Lexbase Hebdo - édition publique vous propose, cette semaine, de retrouver la chronique d'actualité de droit interne des contrats publics de François Brenet, professeur à la Faculté de droit et des sciences sociales de l'Université de Poitiers-Institut de droit public (EA 2623). La chronique d'actualité des contrats publics en droit interne met l'accent sur deux décisions. La première décision précise les conditions de l'articulation entre le référé précontractuel et le référé contractuel (CE 2° et 7° s-s-r., 30 septembre 2011, n° 350148, publié au recueil Lebon). Le Conseil d'Etat indique que, faute d'avoir été informé par le requérant de l'exercice d'un référé contractuel, le pouvoir adjudicateur n'est pas tenu par l'obligation de suspension de la signature du contrat posée par l'article L. 551-4 du Code de justice administrative (N° Lexbase : L1601IEZ). Le référé contractuel exercé par la suite par le concurrent évincé était donc irrecevable. La seconde décision traite de l'intéressante question du contenu des spécifications techniques dans les marchés publics. S'agissant d'un marché public de services, le juge administratif considère que le pouvoir adjudicateur peut faire mention d'un logiciel informatique déterminé, dès lors qu'il est libre et qu'il peut donc être utilisé, voire même modifié, par plusieurs opérateurs économiques (CE 2° et 7° s-s-r.., 30 septembre 2011, n° 350431, publié au recueil Lebon).
  • Irrecevabilité du référé contractuel faisant suite à un référé précontractuel non notifié au pouvoir adjudicateur par le requérant (CE 2° et 7° s-s-r., 30 septembre 2011, n° 350148, publié au recueil Lebon N° Lexbase : A1556HYB)

L'articulation entre le référé contractuel de l'article L. 551-14 du Code de justice administrative (N° Lexbase : L1603IE4) et le référé précontractuel de l'article L. 551-1 du même code (N° Lexbase : L1591IEN), institué par l'ordonnance n° 2009-515 du 7 mai 2009, relative aux procédures de recours applicables aux contrats de la commande publique (N° Lexbase : L1548IE3), pose de nombreuses questions qui n'ont pas manqué d'alimenter le contentieux administratif et la une des revues juridiques au cours des deux dernières années (1).

Comme chacun sait, la succession des deux référés est par principe interdite (CJA, art.
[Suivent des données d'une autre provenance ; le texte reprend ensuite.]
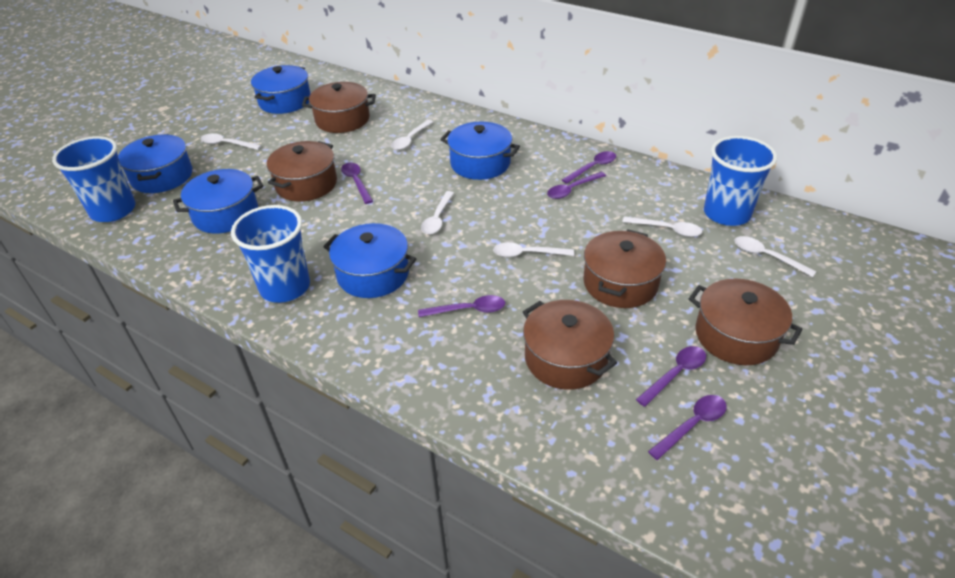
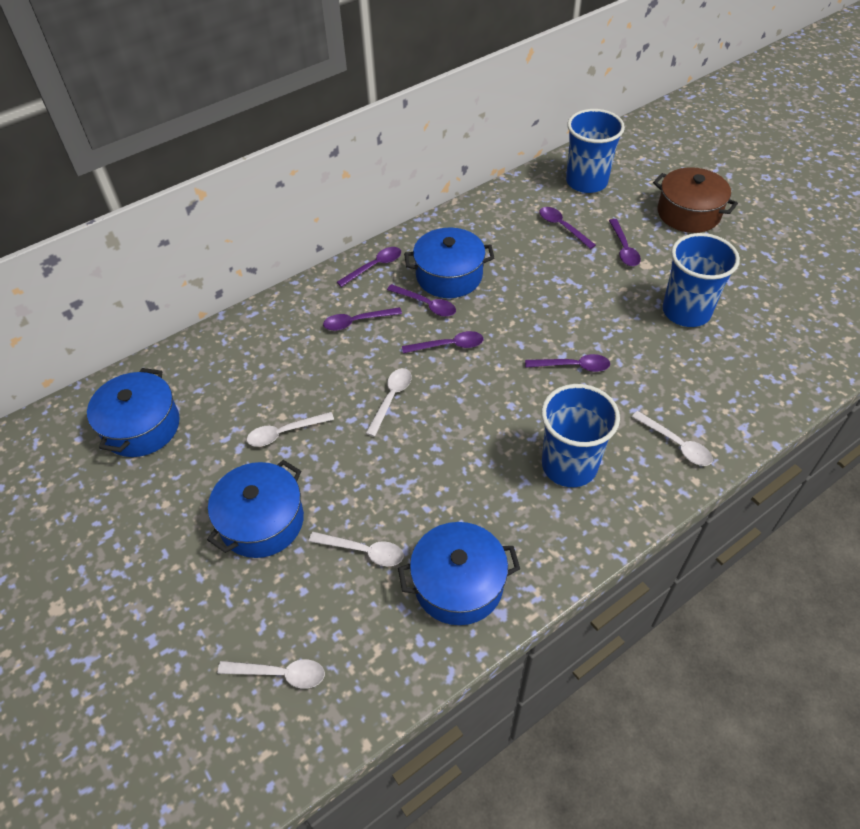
blue pot: [118,134,192,193] [173,169,263,234] [251,65,311,114] [323,223,417,298] [440,122,520,180] = 5 -> [87,368,180,457] [207,460,304,558] [398,522,520,625] [404,228,494,298] = 4
brown pot: [267,141,337,202] [302,82,376,133] [523,300,617,390] [583,229,666,308] [689,279,803,365] = 5 -> [653,167,738,233] = 1
purple spoon: [341,163,373,204] [418,295,505,317] [547,172,606,199] [562,151,616,184] [636,346,706,407] [648,395,727,460] = 6 -> [323,307,402,331] [337,247,401,287] [387,284,456,317] [402,331,484,353] [525,354,610,372] [539,207,596,249] [609,219,641,266] = 7
white spoon: [201,133,261,150] [391,120,433,150] [421,191,454,234] [493,242,574,257] [622,216,702,237] [734,236,817,277] = 6 -> [217,659,325,689] [247,412,334,447] [309,532,404,566] [366,368,412,437] [632,411,713,466] = 5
L. 551-14). Mais ce principe comporte trois exceptions, deux posées par le Code de justice administrative et une troisième, ajoutée par la jurisprudence administrative. Un référé contractuel est, tout d'abord, possible lorsque le pouvoir adjudicateur n'a pas respecté la suspension automatique de la signature du contrat qui commence à courir à compter de la saisine du juge des référés précontractuels et qui prévaut jusqu'à la notification de la décision juridictionnelle au pouvoir adjudicateur. De la même façon et fort logiquement, le référé contractuel est recevable lorsque le pouvoir adjudicateur n'a pas respecté l'ordonnance rendue par le juge des référés précontractuels. A ces deux exceptions textuelles, il faut ajouter une dérogation d'origine jurisprudentielle consacrée par l'arrêt "France Agrimer" (2). Selon cette décision, le concurrent évincé peut parfaitement exercer un référé contractuel, après avoir introduit un référé précontractuel, dès lors "qu'il était dans l'ignorance du rejet de son offre et de la signature du marché par suite d'un manquement du pouvoir adjudicateur au respect des dispositions de l'article 80 du Code des marchés publics (N° Lexbase : L0165IRKqui prévoit l'obligation de notifier aux candidats le rejet de leurs offres et fixe un délai minimum de seize jours, réduit à onze jours dans le cas d'une transmission électronique, entre cette notification et la conclusion du marché".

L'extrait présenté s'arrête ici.